Your Approach to the Cash Discount Question

If the customer says financing isn’t necessary, Isaacs staff are trained to sweeten the deal by offering a cash discount. Some dealers are not comfortable with the idea of putting the cash option upfront for fear of losing profits. But as long as it builds the financing cost into its pricing (as its Excel program does), Isaacs can still make money off of cash sales with the right negotiating tactics.

Kasten also starts with the margin he’d like to get, then factors that financing cost into the price. The objective is to recognize a strong anchor price for each product, along with the optimal discount for financing versus cash or other promotions. His store went through several cycles testing different terms to find out which was the most profitable.

A dealer may find it better to average financing costs into the sales price, then offer cash discounts on a case-by-case basis where/when it makes sense.
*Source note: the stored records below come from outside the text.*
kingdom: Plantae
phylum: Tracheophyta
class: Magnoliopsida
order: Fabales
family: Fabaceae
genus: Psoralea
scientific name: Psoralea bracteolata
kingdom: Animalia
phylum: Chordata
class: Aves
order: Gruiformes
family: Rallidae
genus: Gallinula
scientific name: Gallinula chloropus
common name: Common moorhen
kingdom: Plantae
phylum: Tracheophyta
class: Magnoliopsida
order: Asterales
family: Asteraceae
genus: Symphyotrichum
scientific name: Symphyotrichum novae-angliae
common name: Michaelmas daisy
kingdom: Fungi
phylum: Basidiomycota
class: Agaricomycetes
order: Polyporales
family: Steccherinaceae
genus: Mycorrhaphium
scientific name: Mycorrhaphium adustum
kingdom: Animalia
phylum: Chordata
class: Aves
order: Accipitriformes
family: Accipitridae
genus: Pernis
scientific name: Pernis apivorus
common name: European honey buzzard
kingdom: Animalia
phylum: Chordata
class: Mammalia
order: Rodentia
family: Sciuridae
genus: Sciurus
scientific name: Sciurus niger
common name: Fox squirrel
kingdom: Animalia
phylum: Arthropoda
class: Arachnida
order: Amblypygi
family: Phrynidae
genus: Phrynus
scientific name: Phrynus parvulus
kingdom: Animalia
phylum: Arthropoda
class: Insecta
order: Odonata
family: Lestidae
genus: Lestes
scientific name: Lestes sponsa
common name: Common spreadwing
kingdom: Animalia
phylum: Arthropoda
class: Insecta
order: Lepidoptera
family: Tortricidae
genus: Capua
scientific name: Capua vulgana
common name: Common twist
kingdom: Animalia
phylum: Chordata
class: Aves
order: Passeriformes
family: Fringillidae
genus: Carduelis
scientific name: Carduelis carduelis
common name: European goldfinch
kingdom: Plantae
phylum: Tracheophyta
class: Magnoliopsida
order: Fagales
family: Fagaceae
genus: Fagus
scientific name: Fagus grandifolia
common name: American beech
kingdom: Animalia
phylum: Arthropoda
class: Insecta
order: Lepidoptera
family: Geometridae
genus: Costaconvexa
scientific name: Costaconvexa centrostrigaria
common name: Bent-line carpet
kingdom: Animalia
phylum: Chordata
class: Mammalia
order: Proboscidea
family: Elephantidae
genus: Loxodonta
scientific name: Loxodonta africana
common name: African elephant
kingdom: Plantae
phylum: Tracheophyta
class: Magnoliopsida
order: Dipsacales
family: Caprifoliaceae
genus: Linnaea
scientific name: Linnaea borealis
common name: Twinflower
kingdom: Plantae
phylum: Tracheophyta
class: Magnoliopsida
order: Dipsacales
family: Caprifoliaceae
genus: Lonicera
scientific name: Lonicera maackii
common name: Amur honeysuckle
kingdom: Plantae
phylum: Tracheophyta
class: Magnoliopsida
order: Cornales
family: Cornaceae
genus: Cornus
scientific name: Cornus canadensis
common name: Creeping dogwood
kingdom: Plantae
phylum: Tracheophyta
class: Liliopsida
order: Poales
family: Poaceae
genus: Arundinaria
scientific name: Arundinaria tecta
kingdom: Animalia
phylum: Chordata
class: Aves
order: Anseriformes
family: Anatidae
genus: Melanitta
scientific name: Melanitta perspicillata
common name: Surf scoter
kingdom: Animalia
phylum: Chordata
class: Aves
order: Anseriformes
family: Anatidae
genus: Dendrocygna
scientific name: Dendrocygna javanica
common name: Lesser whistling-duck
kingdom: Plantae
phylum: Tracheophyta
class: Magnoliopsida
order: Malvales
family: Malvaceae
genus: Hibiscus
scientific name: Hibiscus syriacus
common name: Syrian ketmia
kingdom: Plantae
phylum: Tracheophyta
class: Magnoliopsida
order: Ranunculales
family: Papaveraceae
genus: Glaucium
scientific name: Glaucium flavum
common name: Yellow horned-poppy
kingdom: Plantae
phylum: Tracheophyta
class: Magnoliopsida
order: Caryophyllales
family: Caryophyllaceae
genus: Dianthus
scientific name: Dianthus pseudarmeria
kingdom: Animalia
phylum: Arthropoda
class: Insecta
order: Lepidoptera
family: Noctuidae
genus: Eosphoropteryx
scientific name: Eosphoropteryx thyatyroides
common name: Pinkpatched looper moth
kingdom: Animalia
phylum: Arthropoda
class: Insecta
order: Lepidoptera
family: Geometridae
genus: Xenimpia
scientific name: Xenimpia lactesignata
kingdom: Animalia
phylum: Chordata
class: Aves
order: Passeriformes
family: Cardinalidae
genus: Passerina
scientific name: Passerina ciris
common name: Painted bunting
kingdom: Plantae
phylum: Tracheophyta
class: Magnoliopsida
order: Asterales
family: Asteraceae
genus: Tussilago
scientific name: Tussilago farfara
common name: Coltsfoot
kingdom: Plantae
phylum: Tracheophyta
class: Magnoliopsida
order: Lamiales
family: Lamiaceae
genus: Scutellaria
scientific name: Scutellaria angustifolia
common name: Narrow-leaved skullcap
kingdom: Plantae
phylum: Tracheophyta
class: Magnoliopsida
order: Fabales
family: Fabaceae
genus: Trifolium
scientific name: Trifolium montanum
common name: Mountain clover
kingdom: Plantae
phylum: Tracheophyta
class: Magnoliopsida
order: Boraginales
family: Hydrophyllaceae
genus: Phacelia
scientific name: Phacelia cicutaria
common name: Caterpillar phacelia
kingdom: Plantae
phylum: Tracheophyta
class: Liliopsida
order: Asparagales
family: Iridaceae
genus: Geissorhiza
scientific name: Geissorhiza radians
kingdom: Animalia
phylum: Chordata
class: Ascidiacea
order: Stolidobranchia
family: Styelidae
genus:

In other words, if interest in financing is high during discovery, then the salesperson proceeds without mentioning a cash discount. But if interest is low, then offering a cash discount may make the offer more appealing.

 

Conclusion

It can’t be denied that financing can be more costly for the hot tub industry than for other major purchase industries like cars, furniture, and appliances. The spa business is challenged because its financing portfolio is not as established from a volume perspective. And the hot tub purchase is often seen as a more discretionary spend that consumers don’t necessarily presume will be financed as they do with a car.

Are the fees associated with consumer financing simply a cost, or can they be considered more of an investment?

 

The takeaway here could be how we look at the cost of financing. Are the fees (or, as the financing companies like to say, discount rates) associated with consumer financing simply a cost, or can they be considered more of an investment? Sometimes a matter of perspective can make quite a difference to your bottom line.